Thinking he musta actually been an alien to live like that.


----------



## ComRemodel (Dec 11, 2007)

Yeah, I once did some work for one of those restoration companies that used ozone generators. They used to put furniture from fire damaged houses in a room with the ozone generator. Worked pretty good to get rid of the smell. Thing was there were no warning tapes or signs, matter of fact one of the company owners actually spent alot of time in the room sitting at a desk talking on the phone while the generator was operating! 

I mentioned to him that that can't be good. Ozone is just oxygen charged with an extra electron and is a normal product of electrical discharges (like lightning) and sunlight. That's why it gets rid of odors so well. But the concentration in that room had to be way up there.
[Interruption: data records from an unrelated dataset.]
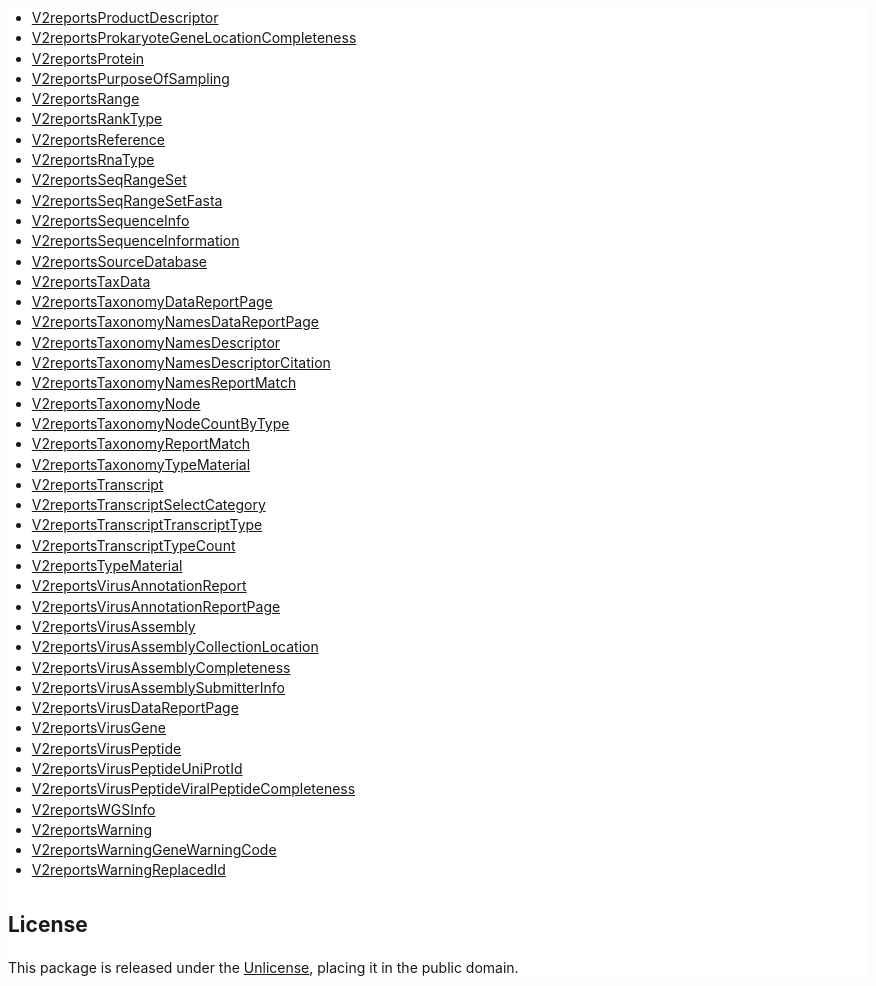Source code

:  - [V2reportsProductDescriptor](docs/V2reportsProductDescriptor.md)
 - [V2reportsProkaryoteGeneLocationCompleteness](docs/V2reportsProkaryoteGeneLocationCompleteness.md)
 - [V2reportsProtein](docs/V2reportsProtein.md)
 - [V2reportsPurposeOfSampling](docs/V2reportsPurposeOfSampling.md)
 - [V2reportsRange](docs/V2reportsRange.md)
 - [V2reportsRankType](docs/V2reportsRankType.md)
 - [V2reportsReference](docs/V2reportsReference.md)
 - [V2reportsRnaType](docs/V2reportsRnaType.md)
 - [V2reportsSeqRangeSet](docs/V2reportsSeqRangeSet.md)
 - [V2reportsSeqRangeSetFasta](docs/V2reportsSeqRangeSetFasta.md)
 - [V2reportsSequenceInfo](docs/V2reportsSequenceInfo.md)
 - [V2reportsSequenceInformation](docs/V2reportsSequenceInformation.md)
 - [V2reportsSourceDatabase](docs/V2reportsSourceDatabase.md)
 - [V2reportsTaxData](docs/V2reportsTaxData.md)
 - [V2reportsTaxonomyDataReportPage](docs/V2reportsTaxonomyDataReportPage.md)
 - [V2reportsTaxonomyNamesDataReportPage](docs/V2reportsTaxonomyNamesDataReportPage.md)
 - [V2reportsTaxonomyNamesDescriptor](docs/V2reportsTaxonomyNamesDescriptor.md)
 - [V2reportsTaxonomyNamesDescriptorCitation](docs/V2reportsTaxonomyNamesDescriptorCitation.md)
 - [V2reportsTaxonomyNamesReportMatch](docs/V2reportsTaxonomyNamesReportMatch.md)
 - [V2reportsTaxonomyNode](docs/V2reportsTaxonomyNode.md)
 - [V2reportsTaxonomyNodeCountByType](docs/V2reportsTaxonomyNodeCountByType.md)
 - [V2reportsTaxonomyReportMatch](docs/V2reportsTaxonomyReportMatch.md)
 - [V2reportsTaxonomyTypeMaterial](docs/V2reportsTaxonomyTypeMaterial.md)
 - [V2reportsTranscript](docs/V2reportsTranscript.md)
 - [V2reportsTranscriptSelectCategory](docs/V2reportsTranscriptSelectCategory.md)
 - [V2reportsTranscriptTranscriptType](docs/V2reportsTranscriptTranscriptType.md)
 - [V2reportsTranscriptTypeCount](docs/V2reportsTranscriptTypeCount.md)
 - [V2reportsTypeMaterial](docs/V2reportsTypeMaterial.md)
 - [V2reportsVirusAnnotationReport](docs/V2reportsVirusAnnotationReport.md)
 - [V2reportsVirusAnnotationReportPage](docs/V2reportsVirusAnnotationReportPage.md)
 - [V2reportsVirusAssembly](docs/V2reportsVirusAssembly.md)
 - [V2reportsVirusAssemblyCollectionLocation](docs/V2reportsVirusAssemblyCollectionLocation.md)
 - [V2reportsVirusAssemblyCompleteness](docs/V2reportsVirusAssemblyCompleteness.md)
 - [V2reportsVirusAssemblySubmitterInfo](docs/V2reportsVirusAssemblySubmitterInfo.md)
 - [V2reportsVirusDataReportPage](docs/V2reportsVirusDataReportPage.md)
 - [V2reportsVirusGene](docs/V2reportsVirusGene.md)
 - [V2reportsVirusPeptide](docs/V2reportsVirusPeptide.md)
 - [V2reportsVirusPeptideUniProtId](docs/V2reportsVirusPeptideUniProtId.md)
 - [V2reportsVirusPeptideViralPeptideCompleteness](docs/V2reportsVirusPeptideViralPeptideCompleteness.md)
 - [V2reportsWGSInfo](docs/V2reportsWGSInfo.md)
 - [V2reportsWarning](docs/V2reportsWarning.md)
 - [V2reportsWarningGeneWarningCode](docs/V2reportsWarningGeneWarningCode.md)
 - [V2reportsWarningReplacedId](docs/V2reportsWarningReplacedId.md)


## License

This package is released under the [Unlicense](https://unlicense.org/), placing it in the public domain.
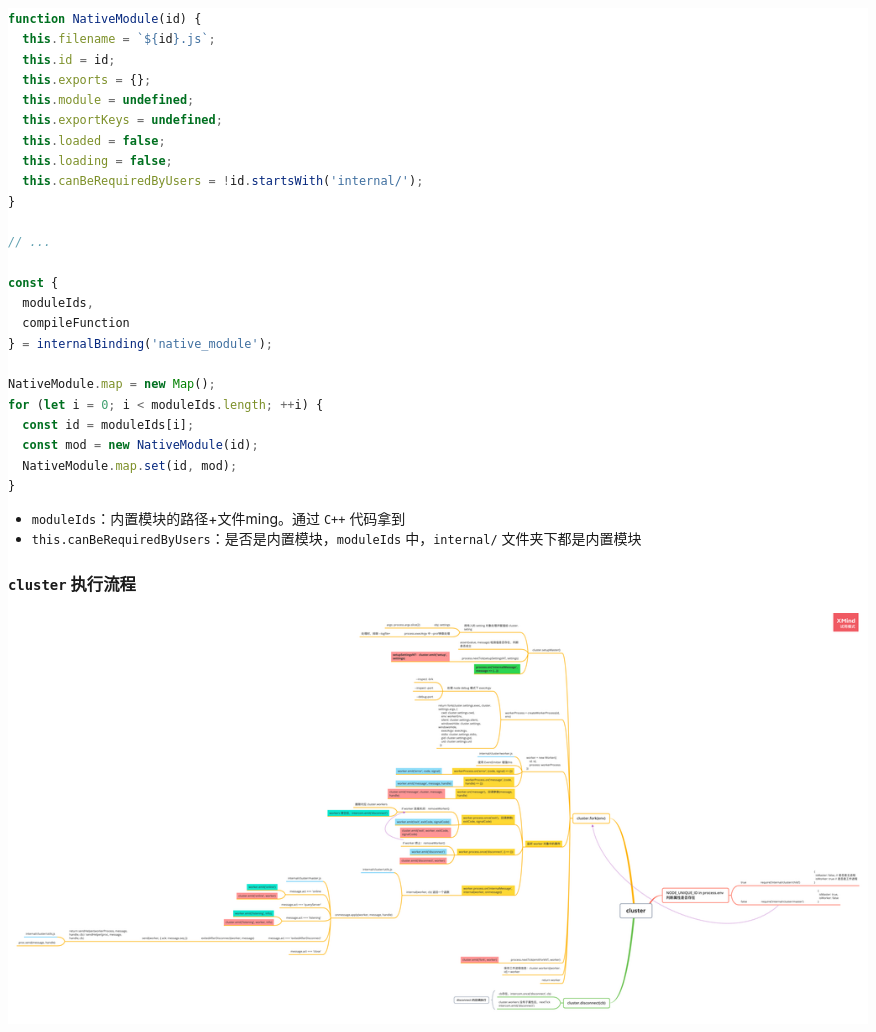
   ```javascript
  function NativeModule(id) {
    this.filename = `${id}.js`;
    this.id = id;
    this.exports = {};
    this.module = undefined;
    this.exportKeys = undefined;
    this.loaded = false;
    this.loading = false;
    this.canBeRequiredByUsers = !id.startsWith('internal/');
  }
  
  // ...
  
  const {
    moduleIds,
    compileFunction
  } = internalBinding('native_module');
  
  NativeModule.map = new Map();
  for (let i = 0; i < moduleIds.length; ++i) {
    const id = moduleIds[i];
    const mod = new NativeModule(id);
    NativeModule.map.set(id, mod);
  }
  ```

  - `moduleIds`：内置模块的路径+文件ming。通过 `C++` 代码拿到
  - `this.canBeRequiredByUsers`：是否是内置模块，`moduleIds` 中，`internal/` 文件夹下都是内置模块

  ### `cluster` 执行流程

  ![cluster执行脑图](image/cluster%E8%84%91%E5%9B%BE.png)
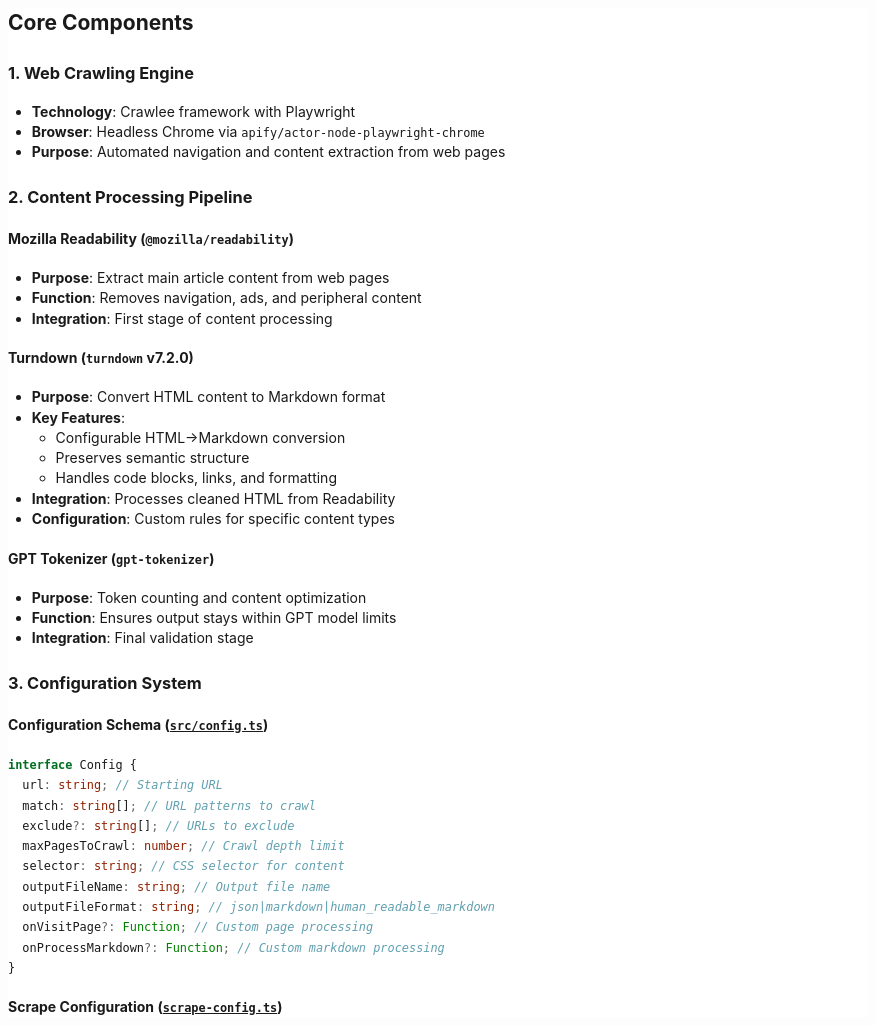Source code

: ## Core Components

### 1. Web Crawling Engine

- **Technology**: Crawlee framework with Playwright
- **Browser**: Headless Chrome via `apify/actor-node-playwright-chrome`
- **Purpose**: Automated navigation and content extraction from web pages

### 2. Content Processing Pipeline

#### Mozilla Readability (`@mozilla/readability`)

- **Purpose**: Extract main article content from web pages
- **Function**: Removes navigation, ads, and peripheral content
- **Integration**: First stage of content processing

#### Turndown (`turndown` v7.2.0)

- **Purpose**: Convert HTML content to Markdown format
- **Key Features**:
  - Configurable HTML→Markdown conversion
  - Preserves semantic structure
  - Handles code blocks, links, and formatting
- **Integration**: Processes cleaned HTML from Readability
- **Configuration**: Custom rules for specific content types

#### GPT Tokenizer (`gpt-tokenizer`)

- **Purpose**: Token counting and content optimization
- **Function**: Ensures output stays within GPT model limits
- **Integration**: Final validation stage

### 3. Configuration System

#### Configuration Schema ([`src/config.ts`](src/config.ts))

```typescript
interface Config {
  url: string; // Starting URL
  match: string[]; // URL patterns to crawl
  exclude?: string[]; // URLs to exclude
  maxPagesToCrawl: number; // Crawl depth limit
  selector: string; // CSS selector for content
  outputFileName: string; // Output file name
  outputFileFormat: string; // json|markdown|human_readable_markdown
  onVisitPage?: Function; // Custom page processing
  onProcessMarkdown?: Function; // Custom markdown processing
}
```

#### Scrape Configuration ([`scrape-config.ts`](scrape-config.ts))
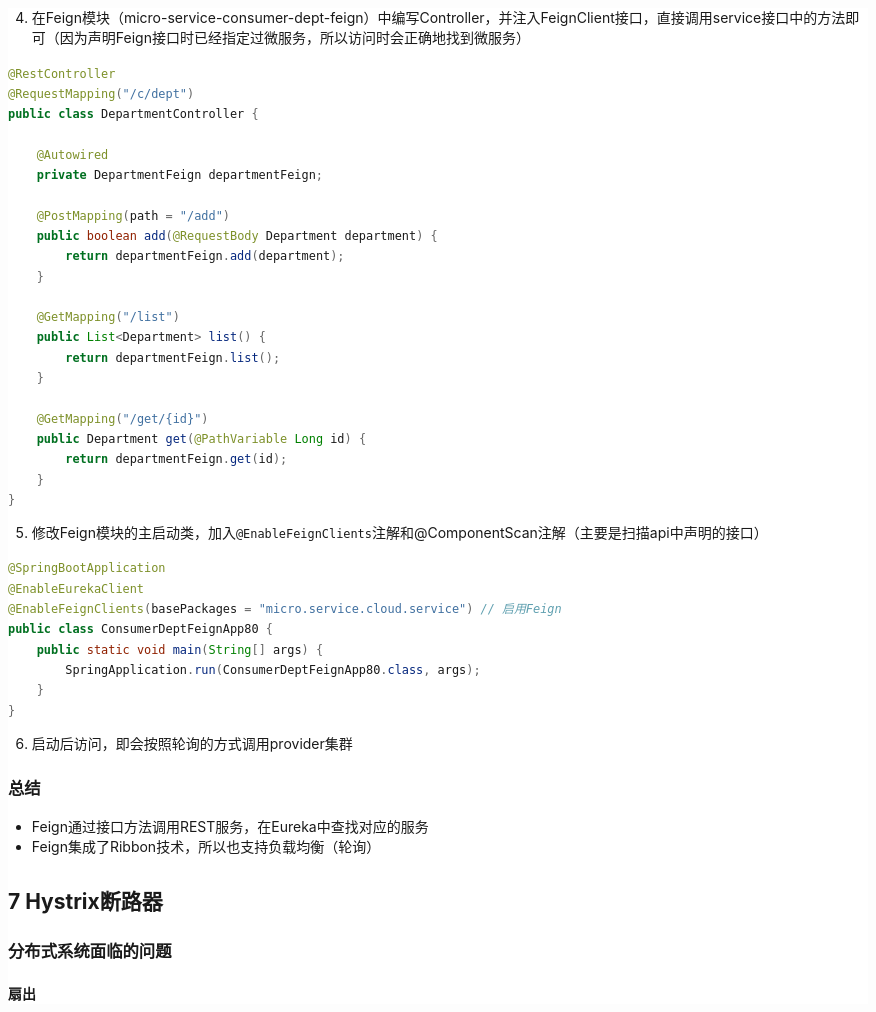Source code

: 4. 在Feign模块（micro-service-consumer-dept-feign）中编写Controller，并注入FeignClient接口，直接调用service接口中的方法即可（因为声明Feign接口时已经指定过微服务，所以访问时会正确地找到微服务）

```java
@RestController
@RequestMapping("/c/dept")
public class DepartmentController {

    @Autowired
    private DepartmentFeign departmentFeign;

    @PostMapping(path = "/add")
    public boolean add(@RequestBody Department department) {
        return departmentFeign.add(department);
    }

    @GetMapping("/list")
    public List<Department> list() {
        return departmentFeign.list();
    }

    @GetMapping("/get/{id}")
    public Department get(@PathVariable Long id) {
        return departmentFeign.get(id);
    }
}
```

5. 修改Feign模块的主启动类，加入`@EnableFeignClients`注解和@ComponentScan注解（主要是扫描api中声明的接口）

```java
@SpringBootApplication
@EnableEurekaClient
@EnableFeignClients(basePackages = "micro.service.cloud.service") // 启用Feign
public class ConsumerDeptFeignApp80 {
    public static void main(String[] args) {
        SpringApplication.run(ConsumerDeptFeignApp80.class, args);
    }
}
```

6. 启动后访问，即会按照轮询的方式调用provider集群

### 总结

- Feign通过接口方法调用REST服务，在Eureka中查找对应的服务
- Feign集成了Ribbon技术，所以也支持负载均衡（轮询）

## 7 Hystrix断路器

### 分布式系统面临的问题

#### 扇出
Not sure what that will do to a person but for sure it will make them smell better. :whistling2: 

-Hal


----------



## Tonyg (Dec 9, 2007)

I know this is a bit late, but there is a pressure washing contractor on another board who also has a business selling odor eliminator for dog/cat urine. 

Sounds good for next time. 

http://www.odordestroyer.com/docs/general-information/about/http://http://www.odordestroyer.com/docs/general-information/about/


----------



## Tmrrptr (May 4, 2007)

Thanks Tony.

It's all over now.

Yet, the info is here, and when someone else runs across the problem,
the Search function will bring them here.

It's all good.


----------